Frases de António Vieira - Em todas as coisas há aumento...

Em todas as coisas há aumento, estado e declinação. O aumento pende do estado, mas a declinação sempre se origina do aumento.
António Vieira
Significado e Contexto
Esta citação do Padre António Vieira descreve um princípio universal de três fases que governa todas as coisas: o aumento (crescimento ou ascensão), o estado (período de estabilidade ou plenitude) e o declínio (diminuição ou queda). Vieira sugere que o aumento naturalmente conduz ao estado, mas paradoxalmente, o declínio sempre tem origem no próprio aumento, indicando que as sementes da queda estão presentes desde o início do crescimento. Esta visão reflete uma compreensão cíclica e quase predestinada da existência, comum no pensamento barroco, que enfatiza a fugacidade e a impermanência de todas as coisas terrenas. Num contexto educativo, esta frase pode ser interpretada como uma lição sobre humildade e consciência temporal. Ensina que nada permanece estático: o sucesso contém em si o germe da possível decadência, e a estabilidade é apenas uma fase passageira entre crescimento e declínio. Esta perspetiva incentiva uma atitude de moderação durante os períodos de prosperidade e de resiliência durante os de dificuldade, reconhecendo que ambas são partes naturais de um ciclo contínuo.
Origem Histórica
António Vieira (1608-1697) foi um jesuíta, escritor e orador português do período barroco, conhecido pelos seus sermões e pela defesa dos direitos dos indígenas e judeus no Brasil colonial. A citação reflete o pensamento característico do Barroco, marcado por contrastes, paradoxos e uma visão da vida como efémera e sujeita a constantes mudanças. Vieira viveu numa época de expansão e depois declínio do Império Português, o que pode ter influenciado a sua perceção dos ciclos históricos e existenciais.
Relevância Atual
Esta frase mantém relevância hoje por oferecer uma lente para compreender fenómenos contemporâneos como ciclos económicos, sustentabilidade ambiental, carreiras profissionais e relações pessoais. Num mundo de rápidas mudanças, recorda-nos que o crescimento desmedido pode levar ao colapso e que a estabilidade requer gestão cuidadosa. É particularmente pertinente em debates sobre desenvolvimento sustentável, onde se procura equilibrar progresso com preservação.
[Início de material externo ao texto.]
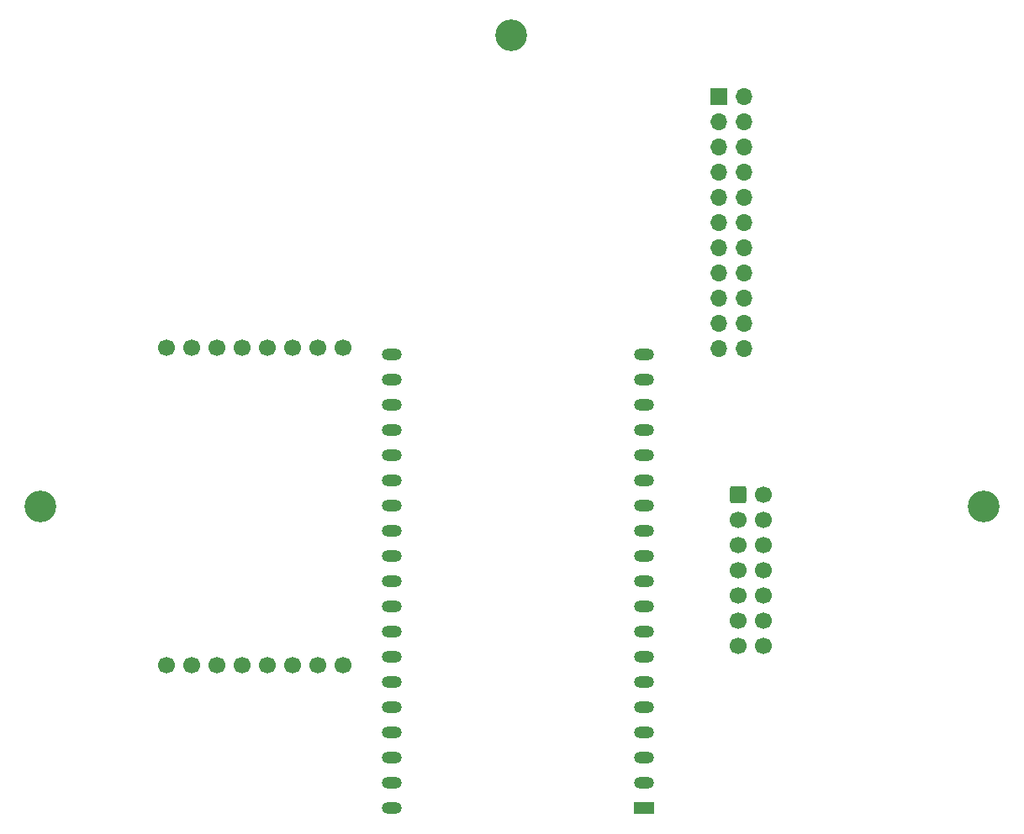
<source format=gbr>
%TF.GenerationSoftware,KiCad,Pcbnew,7.0.9*%
%TF.CreationDate,2025-01-15T18:16:51+09:00*%
%TF.ProjectId,ESP32,45535033-322e-46b6-9963-61645f706362,rev?*%
%TF.SameCoordinates,Original*%
%TF.FileFunction,Soldermask,Top*%
%TF.FilePolarity,Negative*%
%FSLAX46Y46*%
G04 Gerber Fmt 4.6, Leading zero omitted, Abs format (unit mm)*
G04 Created by KiCad (PCBNEW 7.0.9) date 2025-01-15 18:16:51*
%MOMM*%
%LPD*%
G01*
G04 APERTURE LIST*
G04 Aperture macros list*
%AMRoundRect*
0 Rectangle with rounded corners*
0 $1 Rounding radius*
0 $2 $3 $4 $5 $6 $7 $8 $9 X,Y pos of 4 corners*
0 Add a 4 corners polygon primitive as box body*
4,1,4,$2,$3,$4,$5,$6,$7,$8,$9,$2,$3,0*
0 Add four circle primitives for the rounded corners*
1,1,$1+$1,$2,$3*
1,1,$1+$1,$4,$5*
1,1,$1+$1,$6,$7*
1,1,$1+$1,$8,$9*
0 Add four rect primitives between the rounded corners*
20,1,$1+$1,$2,$3,$4,$5,0*
20,1,$1+$1,$4,$5,$6,$7,0*
20,1,$1+$1,$6,$7,$8,$9,0*
20,1,$1+$1,$8,$9,$2,$3,0*%
G04 Aperture macros list end*
%ADD10R,1.700000X1.700000*%
%ADD11O,1.700000X1.700000*%
%ADD12R,2.000000X1.200000*%
%ADD13O,2.000000X1.200000*%
%ADD14C,3.200000*%
%ADD15RoundRect,0.250000X-0.600000X-0.600000X0.600000X-0.600000X0.600000X0.600000X-0.600000X0.600000X0*%
%ADD16C,1.700000*%
G04 APERTURE END LIST*
D10*
%TO.C,J1*%
X140893800Y-59410600D03*
D11*
X143433800Y-59410600D03*
X140893800Y-61950600D03*
X143433800Y-61950600D03*
X140893800Y-64490600D03*
X143433800Y-64490600D03*
X140893800Y-67030600D03*
X143433800Y-67030600D03*
X140893800Y-69570600D03*
X143433800Y-69570600D03*
X140893800Y-72110600D03*
X143433800Y-72110600D03*
X140893800Y-74650600D03*
X143433800Y-74650600D03*
X140893800Y-77190600D03*
X143433800Y-77190600D03*
X140893800Y-79730600D03*
X143433800Y-79730600D03*
X140893800Y-82270600D03*
X143433800Y-82270600D03*
X140893800Y-84810600D03*
X143433800Y-84810600D03*
%TD*%
D12*
%TO.C,ESP1*%
X133375400Y-131150000D03*
D13*
X133375400Y-128610000D03*
X133375400Y-126070000D03*
X133375400Y-123530000D03*
X133375400Y-120990000D03*
X133375400Y-118450000D03*
X133375400Y-115910000D03*
X133375400Y-113370000D03*
X133375400Y-110830000D03*
X133375400Y-108290000D03*
X133375400Y-105750000D03*
X133375400Y-103210000D03*
X133375400Y-100670000D03*
X133375400Y-98130000D03*
X133375400Y-95590000D03*
X133375400Y-93050000D03*
X133375400Y-90510000D03*
X133375400Y-87970000D03*
X133375400Y-85430000D03*
X107979080Y-85432720D03*
X107979080Y-87972720D03*
X107975400Y-90510000D03*
X107975400Y-93050000D03*
X107975400Y-95590000D03*
X107975400Y-98130000D03*
X107975400Y-100670000D03*
X107975400Y-103210000D03*
X107975400Y-105750000D03*
X107975400Y-108290000D03*
X107975400Y-110830000D03*
X107975400Y-113370000D03*
X107975400Y-115910000D03*
X107975400Y-118450000D03*
X107975400Y-120990000D03*
X107975400Y-123530000D03*
X107975400Y-126070000D03*
X107975400Y-128610000D03*
X107975400Y-131150000D03*
%TD*%
D14*
%TO.C,REF\u002A\u002A*%
X72580000Y-100710000D03*
%TD*%
%TO.C,REF\u002A\u002A*%
X120020000Y-53230000D03*
%TD*%
D15*
%TO.C,J2*%
X142900400Y-99568000D03*
D16*
X145440400Y-99568000D03*
X142900400Y-102108000D03*
X145440400Y-102108000D03*
X142900400Y-104648000D03*
X145440400Y-104648000D03*
X142900400Y-107188000D03*
X145440400Y-107188000D03*
X142900400Y-109728000D03*
X145440400Y-109728000D03*
X142900400Y-112268000D03*
X145440400Y-112268000D03*
X142900400Y-114808000D03*
X145440400Y-114808000D03*
%TD*%
D14*
%TO.C,REF\u002A\u002A*%
X167570000Y-100720000D03*
%TD*%
D16*
%TO.C,U17*%
X103047800Y-84736400D03*
X100507800Y-84736400D03*
X97967800Y-84736400D03*
X95427800Y-84736400D03*
X92887800Y-84736400D03*
X90347800Y-84736400D03*
X87807800Y-84736400D03*
X85267800Y-84736400D03*
X103047800Y-116736400D03*
X100507800Y-116736400D03*
X97967800Y-116736400D03*
X95427800Y-116736400D03*
X92887800Y-116736400D03*
X90347800Y-116736400D03*
X87807800Y-116736400D03*
X85267800Y-116736400D03*
%TD*%
M02*

</source>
Fonte Original: A citação é atribuída a António Vieira nos seus escritos e sermões, embora a obra específica não seja sempre identificada. Faz parte do corpus da sua produção literária e filosófica, possivelmente incluída em sermões ou textos reflexivos.
Citação Original: Em todas as coisas há aumento, estado e declinação. O aumento pende do estado, mas a declinação sempre se origina do aumento.
Exemplos de Uso
- Na gestão empresarial, uma startup pode experimentar rápido crescimento (aumento), estabilizar-se no mercado (estado), mas enfrentar declínio se não inovar, ilustrando como o sucesso inicial pode conter riscos futuros.
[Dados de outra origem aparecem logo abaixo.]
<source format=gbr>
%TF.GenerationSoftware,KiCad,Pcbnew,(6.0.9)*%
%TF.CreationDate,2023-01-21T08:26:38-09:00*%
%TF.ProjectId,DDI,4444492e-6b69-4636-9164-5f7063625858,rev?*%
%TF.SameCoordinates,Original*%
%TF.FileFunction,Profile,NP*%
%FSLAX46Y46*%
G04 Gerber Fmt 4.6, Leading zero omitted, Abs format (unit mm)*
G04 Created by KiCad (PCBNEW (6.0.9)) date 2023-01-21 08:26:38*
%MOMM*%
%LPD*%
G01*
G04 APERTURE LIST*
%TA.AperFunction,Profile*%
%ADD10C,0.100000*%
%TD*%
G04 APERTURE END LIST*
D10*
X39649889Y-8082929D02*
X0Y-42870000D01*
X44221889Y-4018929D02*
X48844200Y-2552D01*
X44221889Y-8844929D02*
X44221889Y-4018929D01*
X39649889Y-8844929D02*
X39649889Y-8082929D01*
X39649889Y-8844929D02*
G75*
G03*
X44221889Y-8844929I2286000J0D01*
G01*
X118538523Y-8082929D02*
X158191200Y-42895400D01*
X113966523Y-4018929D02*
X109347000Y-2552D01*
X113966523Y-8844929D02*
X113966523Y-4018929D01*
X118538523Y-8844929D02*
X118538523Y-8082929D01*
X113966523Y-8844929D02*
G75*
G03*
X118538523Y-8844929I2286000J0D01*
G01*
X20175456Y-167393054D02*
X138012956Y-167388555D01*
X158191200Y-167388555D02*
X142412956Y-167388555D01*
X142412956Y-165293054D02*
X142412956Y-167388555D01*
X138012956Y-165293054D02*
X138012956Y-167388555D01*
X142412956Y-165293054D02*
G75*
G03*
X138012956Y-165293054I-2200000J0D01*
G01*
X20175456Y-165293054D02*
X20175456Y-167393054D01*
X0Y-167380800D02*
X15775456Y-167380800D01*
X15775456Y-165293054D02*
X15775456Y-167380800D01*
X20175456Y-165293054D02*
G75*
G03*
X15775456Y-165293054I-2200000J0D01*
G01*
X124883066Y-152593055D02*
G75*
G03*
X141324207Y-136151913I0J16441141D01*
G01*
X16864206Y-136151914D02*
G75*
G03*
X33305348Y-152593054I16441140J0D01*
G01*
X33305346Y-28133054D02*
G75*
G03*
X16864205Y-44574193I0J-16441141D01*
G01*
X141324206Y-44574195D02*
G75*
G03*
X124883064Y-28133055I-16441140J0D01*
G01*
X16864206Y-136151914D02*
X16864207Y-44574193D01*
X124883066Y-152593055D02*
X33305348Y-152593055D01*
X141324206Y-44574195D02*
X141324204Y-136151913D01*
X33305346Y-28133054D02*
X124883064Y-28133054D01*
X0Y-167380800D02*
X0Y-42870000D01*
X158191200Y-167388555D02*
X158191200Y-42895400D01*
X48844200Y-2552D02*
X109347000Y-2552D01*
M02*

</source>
- Nas relações interpessoais, uma amizade pode fortalecer-se gradualmente, atingir um equilíbrio duradouro, mas entrar em declínio se não for nutrida, mostrando como a negligência pode surgir da própria intimidade estabelecida.
- Na saúde ambiental, um ecossistema pode recuperar (aumento), manter-se equilibrado (estado), e depois declinar devido a pressões acumuladas, exemplificando como a recuperação pode mascarar vulnerabilidades subjacentes.
Variações e Sinônimos
- Tudo o que sobe, desce
- Depois da tempestade vem a bonança, e depois da bonança pode vir nova tempestade
- Nada dura para sempre
- A roda da fortuna está sempre a girar
- Vida e morte são faces da mesma moeda
Curiosidades
António Vieira foi tão influente que o Papa Inocêncio XII referiu-se a ele como 'o homem mais extraordinário que a Companhia de Jesus já produziu', e a sua defesa dos oprimidos levou a que fosse perseguido pela Inquisição, sobrevivendo a prisões e exílios.